Hadirnya pengobatan ARV menjadi sebuah strategi utama dalam mengendalikan infeksi HIV di dunia, bahkan di banyak negara epidemi ini sudah mulai bisa dikendalikan. Hal ini seiring dengan makin gencarnya upaya promosi pencegahan HIV, meningkatnya cakupan tes HIV serta pemberian obat Antiretroviral (ARV) sebagai sebuah terapi yang ampuh untuk menekan jumlah virus HIV di dalam tubuh pengidapnya. Terapi pengobatan antiretroviral menjadi salah satu kunci dalam program penanggulangan HIV di seluruh dunia.
Pengobatan ARV bisa menekan jumlah virus HIV dalam tubuh pengidapnya sampai tingkat tidak bisa dideteksi oleh alat tes deteksi jumlah virus HIV (HIV Viral Load). ODHA yang sudah Mengkonsumsi obat ARV secara teratur, tidak ada beda tingkat kesehatannya dengan orang lain yang tidak terinfeksi HIV. Selain itu, dalam kondisi HIV bisa ditekan sampai tingkat tidak bisa dideteksi didalam tubuh, pengidap HIV tidak akan menularkan HIV ini kepada orang lain.
Sehingga, pengobatan terapi Antiretroviral ini sangat penting bagi orang dengan HIV karena obat ARV kemudian memberikan dua efek kedalam tubuh pengidapnya yaitu sebagai;
1) Live-saving Effect dan
2) Prevention Effect.
Hadirnya terapi ARV yang membuat ODHA dapat mempertahankan kondisi tubuhnya menjadi lebih baik, juga membantu dalam upaya menurunkan tingkat stigma dan diskriminasi pada ODHA.

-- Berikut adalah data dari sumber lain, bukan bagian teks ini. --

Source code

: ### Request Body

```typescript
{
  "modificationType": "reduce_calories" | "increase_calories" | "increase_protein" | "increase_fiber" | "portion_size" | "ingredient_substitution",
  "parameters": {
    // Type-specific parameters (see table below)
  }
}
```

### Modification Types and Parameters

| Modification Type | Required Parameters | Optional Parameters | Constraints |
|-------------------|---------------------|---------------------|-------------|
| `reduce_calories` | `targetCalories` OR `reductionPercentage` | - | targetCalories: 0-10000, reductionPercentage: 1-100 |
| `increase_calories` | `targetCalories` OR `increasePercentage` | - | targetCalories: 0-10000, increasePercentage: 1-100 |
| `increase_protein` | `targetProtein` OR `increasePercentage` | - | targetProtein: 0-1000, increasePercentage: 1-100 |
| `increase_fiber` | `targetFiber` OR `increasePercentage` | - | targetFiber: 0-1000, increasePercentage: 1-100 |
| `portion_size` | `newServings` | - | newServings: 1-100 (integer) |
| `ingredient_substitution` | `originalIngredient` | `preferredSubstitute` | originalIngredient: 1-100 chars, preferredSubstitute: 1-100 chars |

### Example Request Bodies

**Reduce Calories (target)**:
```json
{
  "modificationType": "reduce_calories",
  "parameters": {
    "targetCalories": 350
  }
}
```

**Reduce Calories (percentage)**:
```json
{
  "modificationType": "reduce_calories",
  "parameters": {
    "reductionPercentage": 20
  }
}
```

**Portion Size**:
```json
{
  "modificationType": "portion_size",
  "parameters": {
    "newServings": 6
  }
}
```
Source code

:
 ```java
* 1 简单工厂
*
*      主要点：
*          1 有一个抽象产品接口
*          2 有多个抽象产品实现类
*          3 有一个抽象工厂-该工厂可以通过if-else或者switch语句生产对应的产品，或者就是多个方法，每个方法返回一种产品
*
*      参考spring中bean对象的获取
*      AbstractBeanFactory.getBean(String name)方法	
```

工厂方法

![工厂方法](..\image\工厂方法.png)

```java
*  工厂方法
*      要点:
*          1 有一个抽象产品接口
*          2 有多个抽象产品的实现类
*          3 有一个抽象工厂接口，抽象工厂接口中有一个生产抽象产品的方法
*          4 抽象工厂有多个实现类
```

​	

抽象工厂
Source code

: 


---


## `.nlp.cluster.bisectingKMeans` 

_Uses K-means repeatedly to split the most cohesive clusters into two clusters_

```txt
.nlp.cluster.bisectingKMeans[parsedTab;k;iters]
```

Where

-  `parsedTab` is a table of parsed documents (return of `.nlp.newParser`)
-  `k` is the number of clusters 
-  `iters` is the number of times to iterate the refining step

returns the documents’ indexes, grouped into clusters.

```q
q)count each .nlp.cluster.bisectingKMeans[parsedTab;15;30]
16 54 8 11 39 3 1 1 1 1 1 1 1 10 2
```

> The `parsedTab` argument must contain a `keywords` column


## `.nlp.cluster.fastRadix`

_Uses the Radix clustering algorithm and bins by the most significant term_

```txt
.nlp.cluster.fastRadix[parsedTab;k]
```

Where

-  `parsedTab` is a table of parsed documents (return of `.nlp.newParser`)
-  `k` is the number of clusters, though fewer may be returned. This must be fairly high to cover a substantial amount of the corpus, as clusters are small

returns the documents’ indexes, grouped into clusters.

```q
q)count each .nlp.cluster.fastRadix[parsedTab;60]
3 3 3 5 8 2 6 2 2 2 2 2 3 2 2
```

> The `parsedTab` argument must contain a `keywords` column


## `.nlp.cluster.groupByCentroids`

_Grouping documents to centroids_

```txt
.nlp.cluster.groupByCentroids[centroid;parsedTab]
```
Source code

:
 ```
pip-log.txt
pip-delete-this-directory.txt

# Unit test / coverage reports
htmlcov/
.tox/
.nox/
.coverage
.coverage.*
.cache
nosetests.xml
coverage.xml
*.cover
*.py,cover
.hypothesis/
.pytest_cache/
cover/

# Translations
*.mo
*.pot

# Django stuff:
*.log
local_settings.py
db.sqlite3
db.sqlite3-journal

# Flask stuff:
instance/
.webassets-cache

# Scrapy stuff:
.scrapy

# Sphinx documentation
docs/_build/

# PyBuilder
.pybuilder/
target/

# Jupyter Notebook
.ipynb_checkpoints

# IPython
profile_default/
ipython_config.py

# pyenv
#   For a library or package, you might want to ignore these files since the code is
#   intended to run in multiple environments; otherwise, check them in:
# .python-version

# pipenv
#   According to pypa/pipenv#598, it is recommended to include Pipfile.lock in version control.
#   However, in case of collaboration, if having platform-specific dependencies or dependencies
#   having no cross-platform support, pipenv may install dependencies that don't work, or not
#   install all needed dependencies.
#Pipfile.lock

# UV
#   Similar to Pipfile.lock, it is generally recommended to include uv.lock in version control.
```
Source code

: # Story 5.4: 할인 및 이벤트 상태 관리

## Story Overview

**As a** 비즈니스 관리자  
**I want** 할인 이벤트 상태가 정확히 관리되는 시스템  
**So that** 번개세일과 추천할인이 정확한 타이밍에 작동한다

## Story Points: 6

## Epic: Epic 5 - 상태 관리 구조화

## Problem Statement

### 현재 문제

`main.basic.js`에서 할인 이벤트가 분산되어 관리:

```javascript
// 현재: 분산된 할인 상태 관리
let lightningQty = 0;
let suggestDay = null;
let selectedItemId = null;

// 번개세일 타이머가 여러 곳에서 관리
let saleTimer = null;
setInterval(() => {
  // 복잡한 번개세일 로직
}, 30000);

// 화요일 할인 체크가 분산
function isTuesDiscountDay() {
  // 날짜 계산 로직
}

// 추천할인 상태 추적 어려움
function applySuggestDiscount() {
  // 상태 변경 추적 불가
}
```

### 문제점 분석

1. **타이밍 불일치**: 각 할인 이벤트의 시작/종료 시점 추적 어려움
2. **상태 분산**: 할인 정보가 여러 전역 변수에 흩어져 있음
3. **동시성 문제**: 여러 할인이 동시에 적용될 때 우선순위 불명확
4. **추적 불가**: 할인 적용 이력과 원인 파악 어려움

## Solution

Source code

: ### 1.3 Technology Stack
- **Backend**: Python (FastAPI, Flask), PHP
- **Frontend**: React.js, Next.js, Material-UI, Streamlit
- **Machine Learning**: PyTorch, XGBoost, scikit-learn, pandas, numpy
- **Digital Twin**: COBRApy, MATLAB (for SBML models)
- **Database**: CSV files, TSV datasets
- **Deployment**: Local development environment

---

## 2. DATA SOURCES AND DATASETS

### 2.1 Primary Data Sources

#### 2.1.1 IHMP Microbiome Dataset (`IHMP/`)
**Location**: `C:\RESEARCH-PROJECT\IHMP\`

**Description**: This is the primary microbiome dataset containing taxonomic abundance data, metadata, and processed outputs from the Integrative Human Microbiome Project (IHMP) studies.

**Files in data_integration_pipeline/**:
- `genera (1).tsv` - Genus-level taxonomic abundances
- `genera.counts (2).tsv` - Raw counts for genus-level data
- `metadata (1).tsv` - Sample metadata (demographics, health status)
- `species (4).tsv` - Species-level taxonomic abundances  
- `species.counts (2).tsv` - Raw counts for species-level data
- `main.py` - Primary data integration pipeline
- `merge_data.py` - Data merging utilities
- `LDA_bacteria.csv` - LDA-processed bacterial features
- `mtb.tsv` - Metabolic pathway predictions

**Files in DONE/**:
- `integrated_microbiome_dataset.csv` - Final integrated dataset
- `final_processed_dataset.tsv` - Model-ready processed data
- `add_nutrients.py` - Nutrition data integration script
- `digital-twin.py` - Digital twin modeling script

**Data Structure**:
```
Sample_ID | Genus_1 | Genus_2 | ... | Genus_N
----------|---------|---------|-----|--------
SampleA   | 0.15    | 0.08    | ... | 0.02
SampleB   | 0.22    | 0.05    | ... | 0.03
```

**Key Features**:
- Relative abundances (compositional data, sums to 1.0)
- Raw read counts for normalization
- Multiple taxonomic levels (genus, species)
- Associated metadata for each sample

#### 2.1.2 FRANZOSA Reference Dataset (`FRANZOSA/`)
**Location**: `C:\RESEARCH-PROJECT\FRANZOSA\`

Indonesia telah memasuki middle income country. Sebagai konsekuensinya, Indonesia harus mulai menyiapkan diri melanjutkan program penanggulangan HIV yang selama ini dibiayai oleh lembaga donor secara mandiri dengan dana pemerintah baik pusat maupun daerah, seiring dengan akan makin berkurangnya dana bantuan luar negeri bagi program penanggulangan HIV yang kerap kali mengkaitkan kelayakan sebuah negara untuk menerima bantuan dengan tingkat perekonomian di sebuah negara.
Pembelanjaan program penanggulangan HIV mencapai USD 106,794,597 di tahun 2014. Dana pembelanjaan ini menunjukkan bahwa 57% berasal dari dana public dan sisanya sebesar 43% berasal dari bantuan Internasional dan sumbangan swasta. Sumber dana public yang dimaksud berasal dari 80% dari pembelanjaan program pemerintah pusat (Kementerian dan Lembaga), belanja pemerintah daerah sebesar 15% dan sisanya sebesar 5% adalah kontribusi dari klaim asuransi kesehatan (JKN). Kurang lebih 33% dari total pembelanjaan program penanggulangan AIDS itu digunakan untuk komponen perawatan dan pengobatan, terutama pengadaan ARV.
Rasionalisasi harga pengadaan obat ARV sangat penting dilakukan. Hal ini guna memberikan tambahan ruang fiskal yang bisa digunakan untuk meningkatkan cakupan atau pun juga guna membiayai komponen program penanggulangan HIV lainnya yang masih dibutuhkan. Rasionalisasi harga ini bisa dilakukan dengan menciptakan iklim yang kondusif untuk bisa terciptanya kompetisi yang sehat serta adanya pengawasan yang melekat dari lembaga negara yang bertugas untuk mengawasi serta partisipasi penuh dari kelompok pasien guna turut memberikan masukan serta melakukan monitoring serta advokasi berbasis komunitas.